Another limiting factor is image flow. As you move your magnifier from one side of the page to the other, you only move the physical magnifier by the width of the page. But the image of the page is six times wider, which means as you move the magnifier from left to right the magnified text rushes back the other way six times as fast. If you’ve ever tried to read a billboard as your train is moving through a station, you’ll understand how uncomfortable that can be. Our saccades get all mucked up.

Comment: With practise you can learn to move the magnifier along in precise little jumps, then each time refixating and reading a small snippet of stationary text, but it’s still not as fast as simply saccading along a full line.

 

The magnifier has to be kept at the right distance from the page, otherwise the print goes out of focus, which gets more and more difficult to manage as the magnifier gets stronger. And if you have any sort of hand tremor (and many of our elderly patients do), with our 6x magnifier the image will shake by six times as much — we make the print bigger, but induce a nystagmus (yay us).
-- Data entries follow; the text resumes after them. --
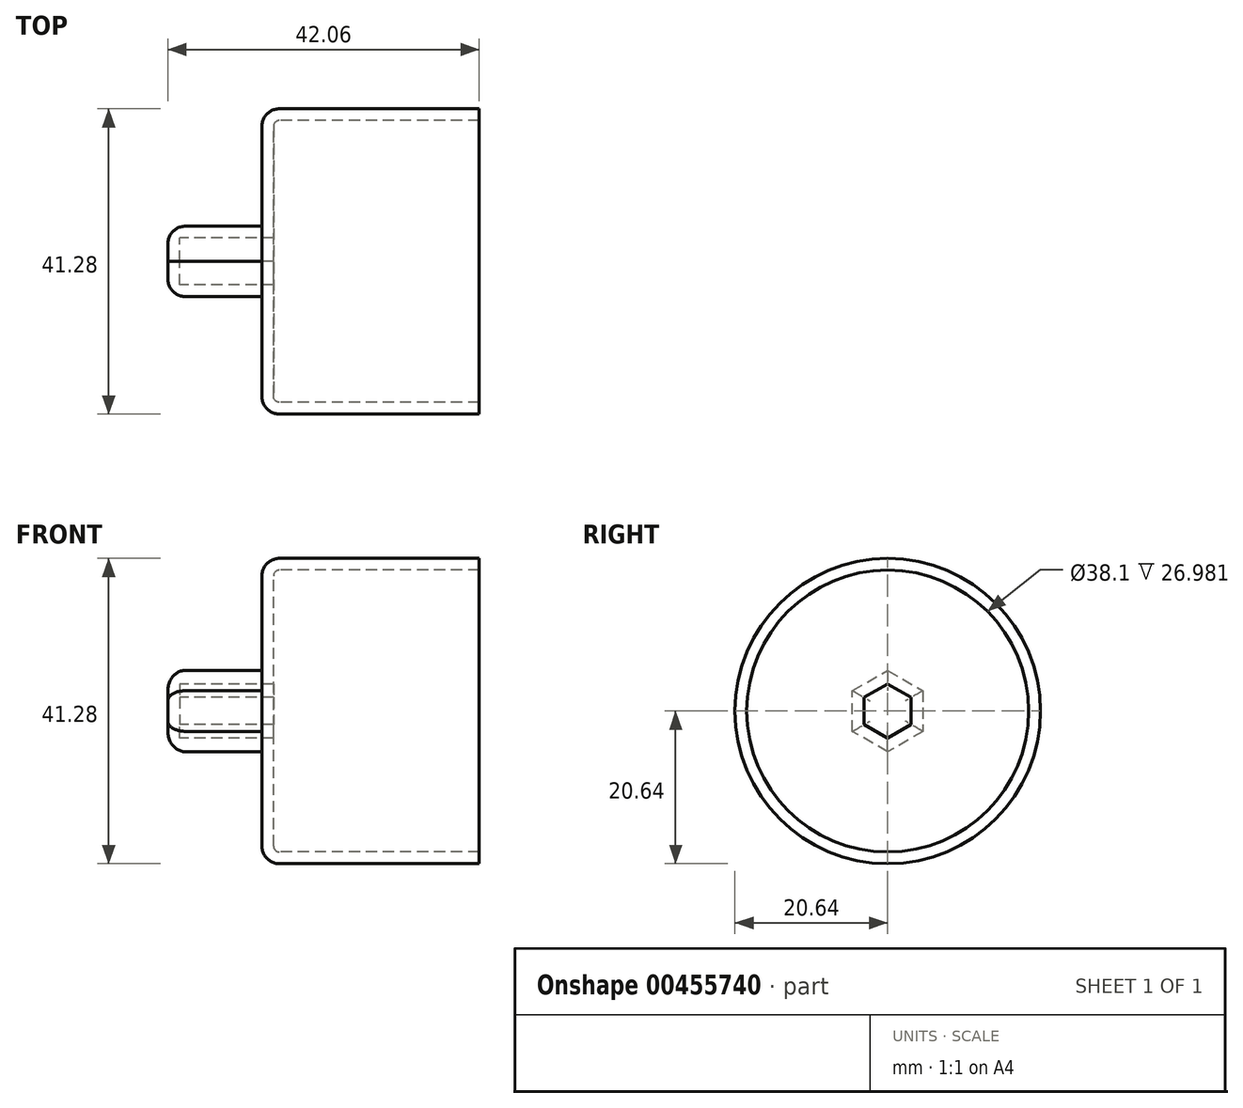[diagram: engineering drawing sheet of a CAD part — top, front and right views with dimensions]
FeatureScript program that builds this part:
annotation { "Feature Type Name" : "Feature", "Feature Type Description" : "" }
export const myFeature = defineFeature(function(context is Context, id is Id, definition is map)
    precondition{}
    {
        {
            var Q0;
            Q0=qCreatedBy(makeId("Right.planeOp"),FACE);
            var sketch = newSketch(context, id + "F0", { "sketchPlane" : qUnion([Q0])});
            skCircle(sketch, "E0.cCircle", {"center": v(0, 0) * mm, "radius": 4.76 * mm, "construction": true});
            skLineSegment(sketch, "E0.0", {"start": v(4.76, 2.75) * mm, "end": v(4.76, -2.75) * mm});
            skLineSegment(sketch, "E0.1", {"start": v(4.76, -2.75) * mm, "end": v(0, -5.5) * mm});
            skLineSegment(sketch, "E0.2", {"start": v(0, -5.5) * mm, "end": v(-4.76, -2.75) * mm});
            skLineSegment(sketch, "E0.3", {"start": v(-4.76, -2.75) * mm, "end": v(-4.76, 2.75) * mm});
            skLineSegment(sketch, "E0.4", {"start": v(-4.76, 2.75) * mm, "end": v(0, 5.5) * mm});
            skLineSegment(sketch, "E0.5", {"start": v(0, 5.5) * mm, "end": v(4.76, 2.75) * mm});
            skPoint(sketch, "E0.0.midPoint", {"position": v(4.76, 0) * mm});
            skSolve(sketch);
        }
        {
            var Q0;
            Q0 = qSketchRegion(id + "F0", true);
            extrude(context, id + "F1", {"entities" : qUnion([Q0]), "depth" : 12.7 * mm});
        }
        {
            var Q0;
            Q0=makeQuery(id+"F1.opExtrude","CAP_FACE",FACE,{"disambiguationData":[OSD([sQuery(id+"F0.wireOp",EDGE,"E0.0"),sQuery(id+"F0.wireOp",EDGE,"E0.1"),sQuery(id+"F0.wireOp",EDGE,"E0.2"),sQuery(id+"F0.wireOp",EDGE,"E0.3"),sQuery(id+"F0.wireOp",EDGE,"E0.4"),sQuery(id+"F0.wireOp",EDGE,"E0.5")])],"isStart":false});
            var sketch = newSketch(context, id + "F2", { "sketchPlane" : qUnion([Q0])});
            skCircle(sketch, "E1", {"center": v(0, 0) * mm, "radius": 20.64 * mm});
            skSolve(sketch);
        }
        {
            var Q0;
            Q0 = qSketchRegion(id + "F2", true);
            extrude(context, id + "F3", {"entities" : qUnion([Q0]), "operationType" : NewBodyOperationType.ADD, "depth" : 29.36 * mm, "offsetDistance" : 25.4 * mm});
        }
        {
            var Q0;
            Q0=makeQuery(id+"F3.opExtrude","CAP_FACE",FACE,{"disambiguationData":[OSD([sQuery(id+"F2.wireOp",EDGE,"E1")])],"isStart":false});
            shell(context, id + "F4", {"entities" : qUnion([Q0]), "thickness" : 1.59 * mm});
        }
        {
            var Q0;
            {var subQ0=sQuery(id+"F2.wireOp",EDGE,"E1");Q0=makeQuery(id+"F4.opShell","OFFSET_EDGE",EDGE,{"disambiguationData":[OSD([subQ0]),TDD([makeQuery(id+"F3.opExtrude","CAP_EDGE",EDGE,{"disambiguationData":[OSD([subQ0])],"isStart":true})])]});}
            fillet(context, id + "F5", {"entities" : qUnion([Q0]), "radius" : 0.8 * mm, "tangentPropagation" : true, "allowEdgeOverflow" : false});
        }
        {
            var Q0;
            Q0=makeQuery(id+"F3.opExtrude","CAP_EDGE",EDGE,{"disambiguationData":[OSD([sQuery(id+"F2.wireOp",EDGE,"E1")])],"isStart":true});
            fillet(context, id + "F6", {"entities" : qUnion([Q0]), "radius" : 2.38 * mm, "tangentPropagation" : true, "allowEdgeOverflow" : false});
        }
        {
            var Q0;
            Q0=makeQuery(id+"F1.opExtrude","CAP_EDGE",EDGE,{"disambiguationData":[OSD([sQuery(id+"F0.wireOp",EDGE,"E0.5")])],"isStart":true});
            var Q1;
            Q1=makeQuery(id+"F1.opExtrude","CAP_EDGE",EDGE,{"disambiguationData":[OSD([sQuery(id+"F0.wireOp",EDGE,"E0.4")])],"isStart":true});
            var Q2;
            Q2=makeQuery(id+"F1.opExtrude","CAP_EDGE",EDGE,{"disambiguationData":[OSD([sQuery(id+"F0.wireOp",EDGE,"E0.3")])],"isStart":true});
            var Q3;
            Q3=makeQuery(id+"F1.opExtrude","CAP_EDGE",EDGE,{"disambiguationData":[OSD([sQuery(id+"F0.wireOp",EDGE,"E0.2")])],"isStart":true});
            var Q4;
            Q4=makeQuery(id+"F1.opExtrude","CAP_EDGE",EDGE,{"disambiguationData":[OSD([sQuery(id+"F0.wireOp",EDGE,"E0.1")])],"isStart":true});
            var Q5;
            Q5=makeQuery(id+"F1.opExtrude","CAP_EDGE",EDGE,{"disambiguationData":[OSD([sQuery(id+"F0.wireOp",EDGE,"E0.0")])],"isStart":true});
            fillet(context, id + "F7", {"entities" : qUnion([Q0, Q1, Q2, Q3, Q4, Q5]), "radius" : 2.38 * mm, "tangentPropagation" : true, "allowEdgeOverflow" : false});
        }
    });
Aside: This is where stand magnifiers help keep the image steady. Which is great, but they have their own difficulties — especially when trying to use them to read books, in which the pages don’t sit completely flat, and the edge of the stand makes it hard to see into the edges of the page near the spine of the book.

 

And then there’s the simple fact that most magnifiers need a spare hand to hold them, which leaves only one to hold the book or newspaper. That’s not easy, especially if it’s a big book, or if it’s floppy like a newspaper. And many of our older patients simply don’t have the arm/hand strength to hold a book one-handed. Reading stands can help, but even then it can be a serious back/neck strain to keep the eye close to the magnifier and the magnifier close to the page.